Di nuovo, la grande maggioranza (quasi il 74%) degli studenti coinvolti si trova in Paesi a basso e medio reddito, ma anche in Italia le inondazioni di settembre hanno interrotto le lezioni per oltre 900mila studenti, mentre la Spagna ha sospeso le lezioni per 13mila bambini in ottobre.
Nel complesso, nel 2024 il clima ha tenuto fuori dalle aule uno studente su sette, minacciandone la salute e incidendo sulla formazione a lungo termine. In contesti fragili, poi, la chiusura prolungata delle scuole rende meno probabile il ritorno in classe, soprattutto per le ragazze che sono più esposte a rischi di abbandono scolastico e violenza di genere durante e dopo i disastri.
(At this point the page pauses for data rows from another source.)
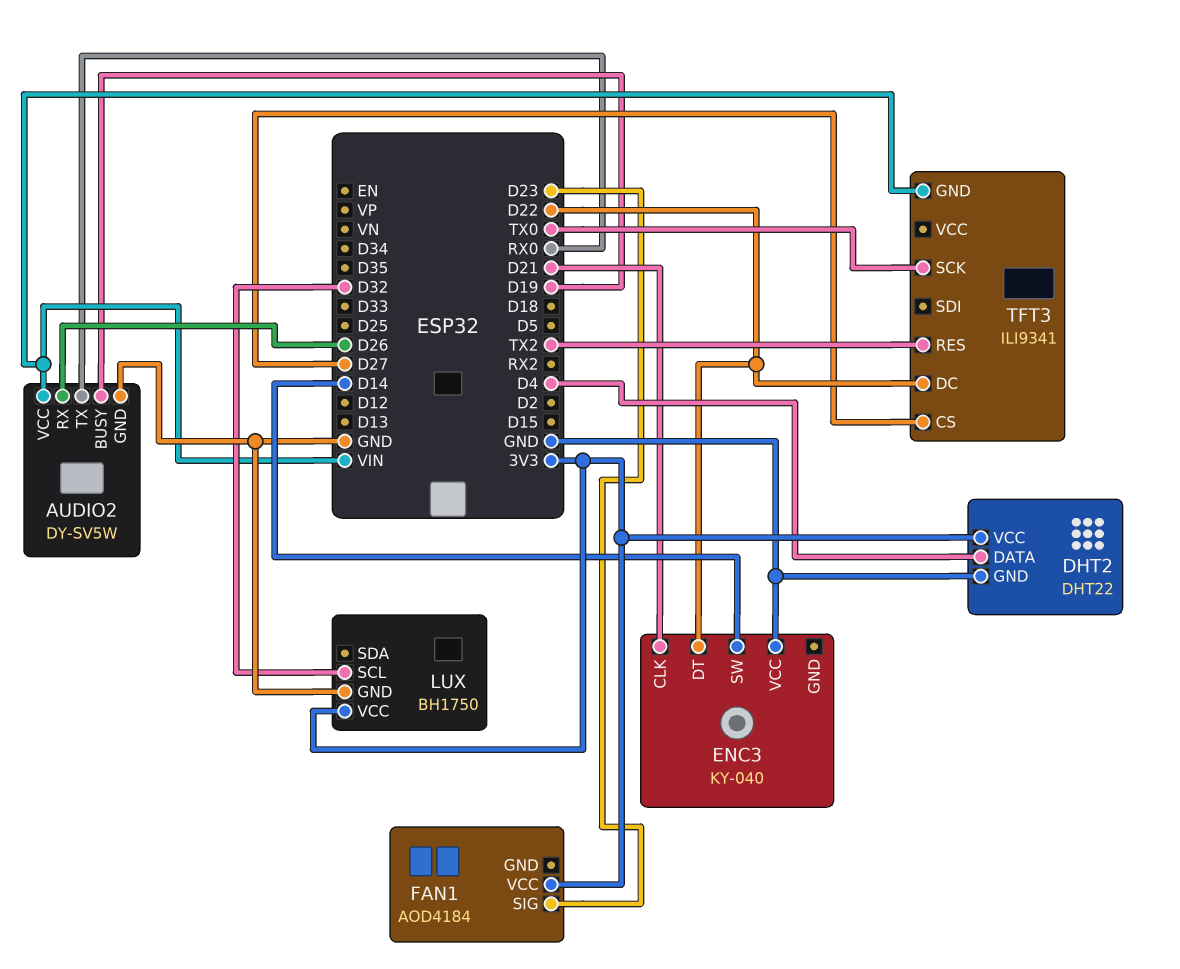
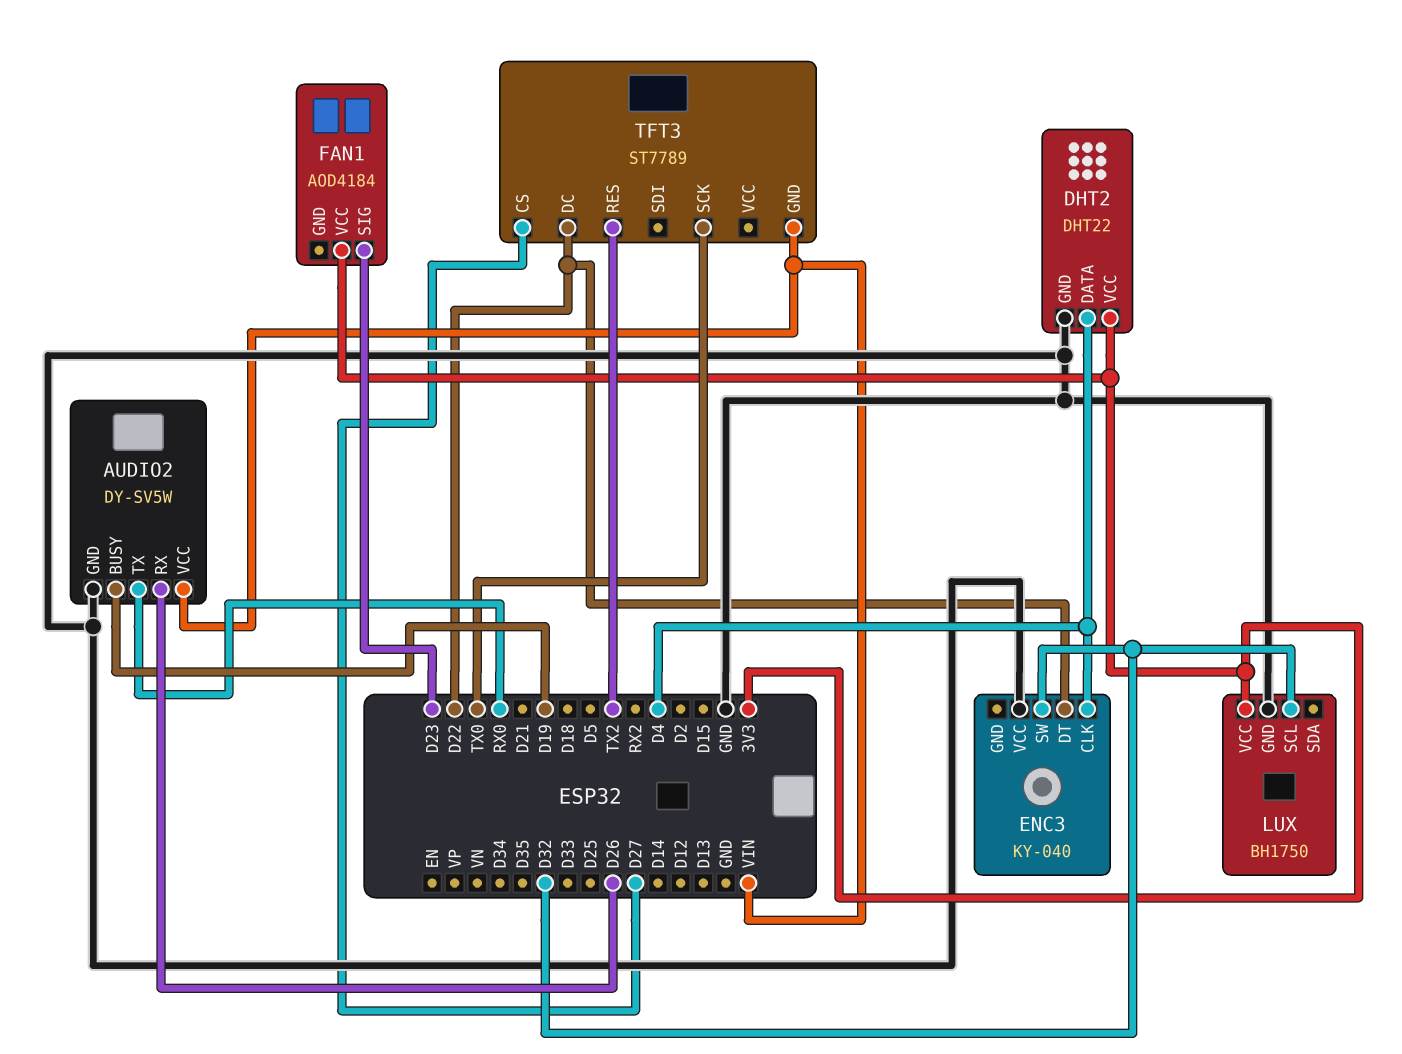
ENC3 pin CLK: D21 -> D4
ENC3 pin SW: D14 -> D32
TFT3: ILI9341 -> ST7789

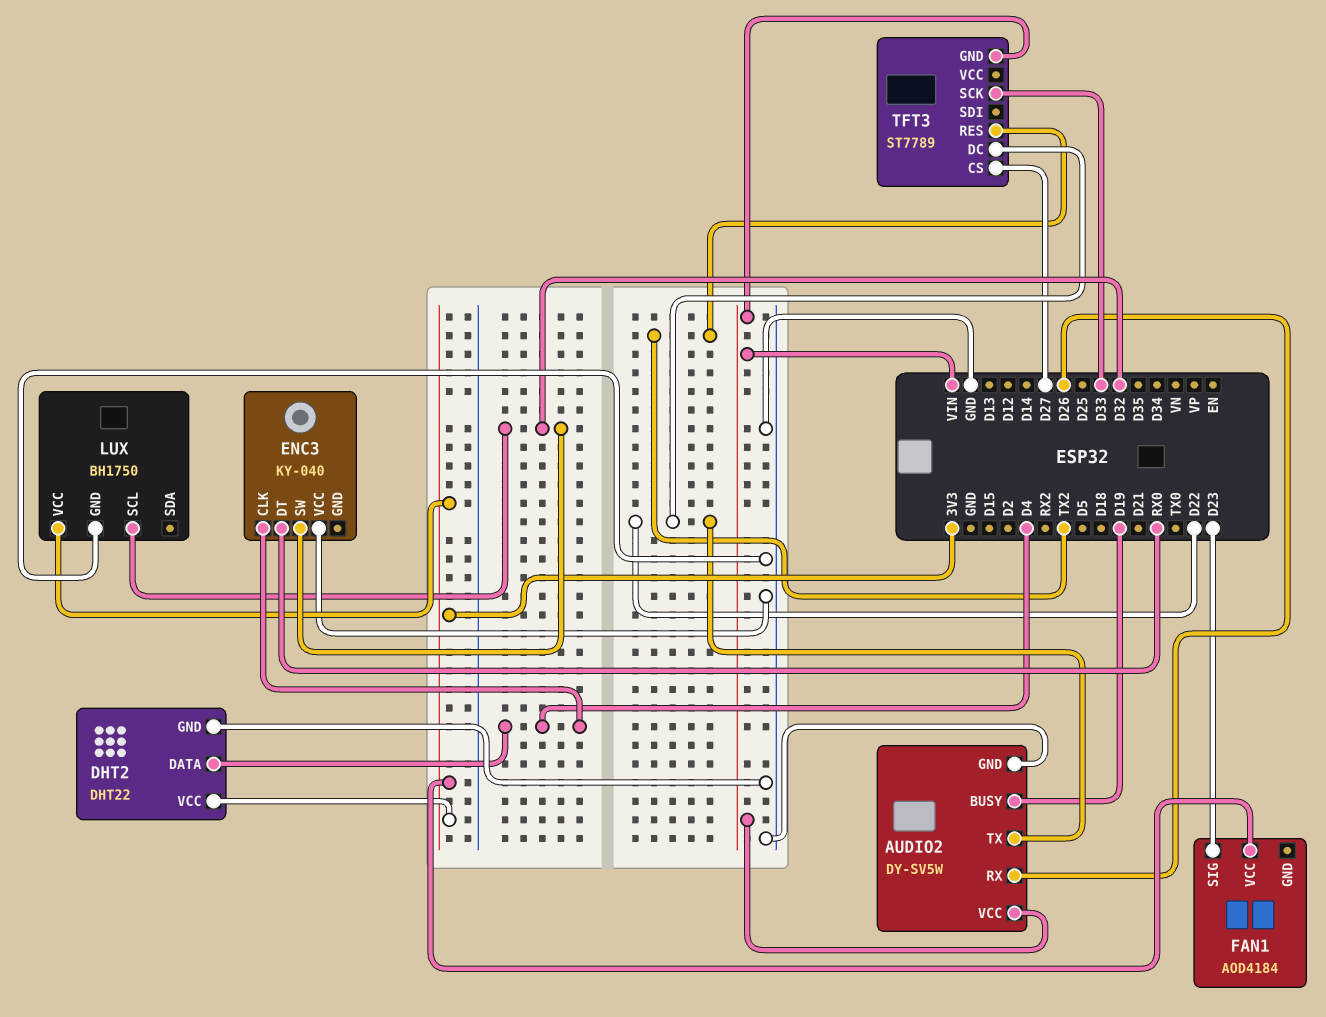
AUDIO2 pin TX: RX0 -> D22
ENC3 pin DT: D22 -> RX0
TFT3 pin SCK: TX0 -> D33

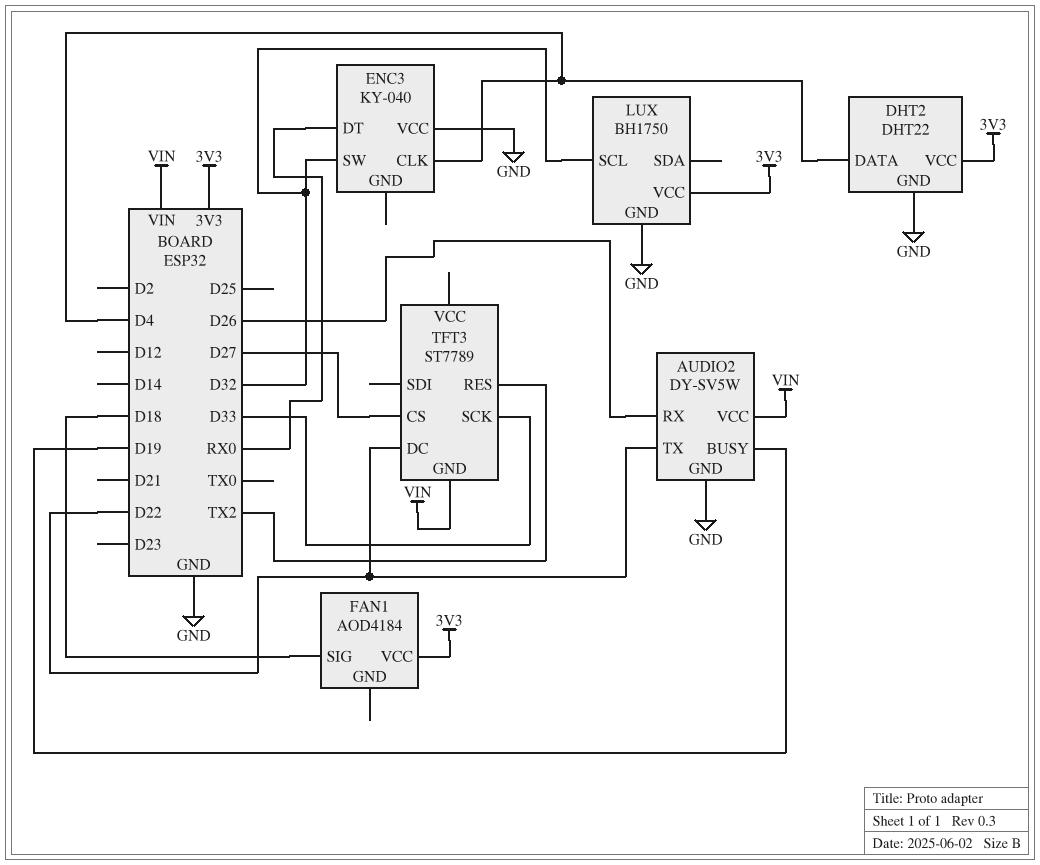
FAN1 pin SIG: D23 -> D18

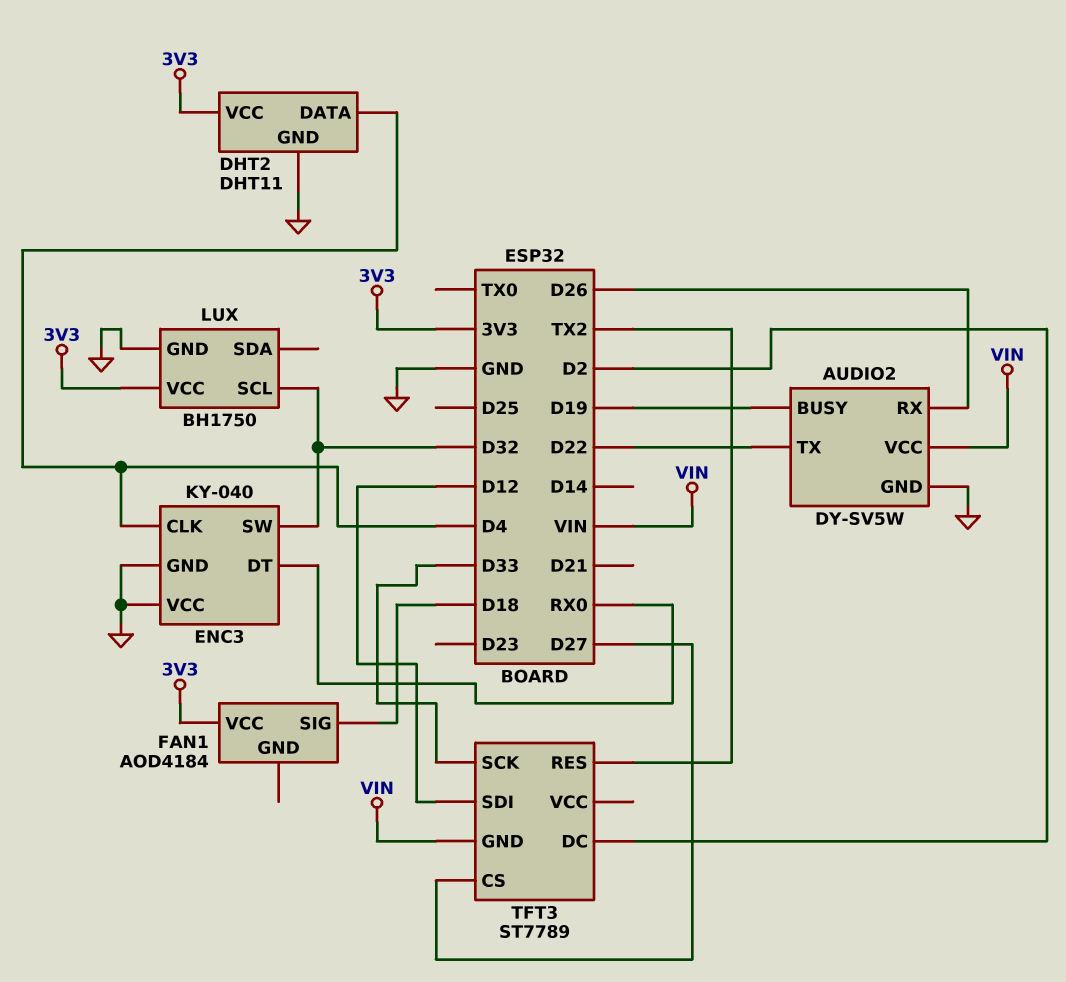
DHT2: DHT22 -> DHT11
ENC3 pin GND: none -> GND
TFT3 pin DC: D22 -> D2
TFT3 pin SDI: none -> D12

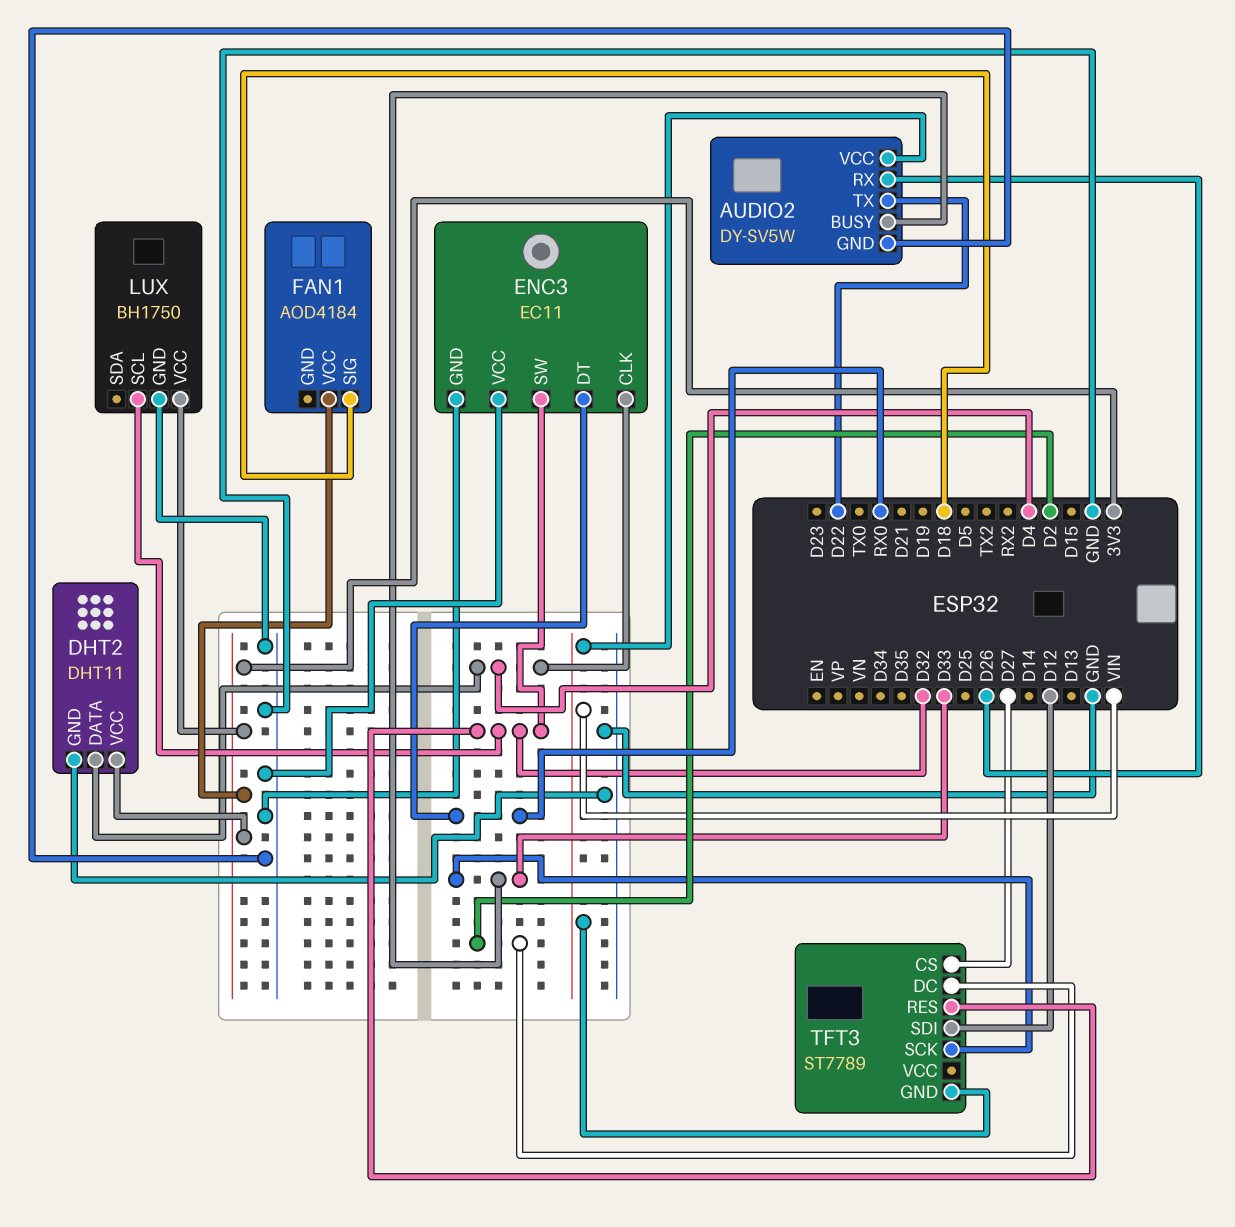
AUDIO2 pin BUSY: D19 -> D33
ENC3: KY-040 -> EC11
TFT3 pin RES: TX2 -> D32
“A livello globale – scrive Unicef – i sistemi educativi stanno già deludendo milioni di bambini: la mancanza di insegnanti qualificati, le classe sovraffollate e le diffuse differenze nella qualità e nell’accesso all’istruzione, ad esempio, hanno da tempo creato una crisi dell’apprendimento che i rischi climatici stanno ora esacerbando.”
E per il futuro la situazione non promette bene: tra il 2050 e il 2059 prevede che le crisi climatiche diventeranno più diffuse, con un numero di bambini esposti a ondate di calore estreme otto volte superiore e a inondazioni fluviali tre volte superiore rispetto agli anni Duemila.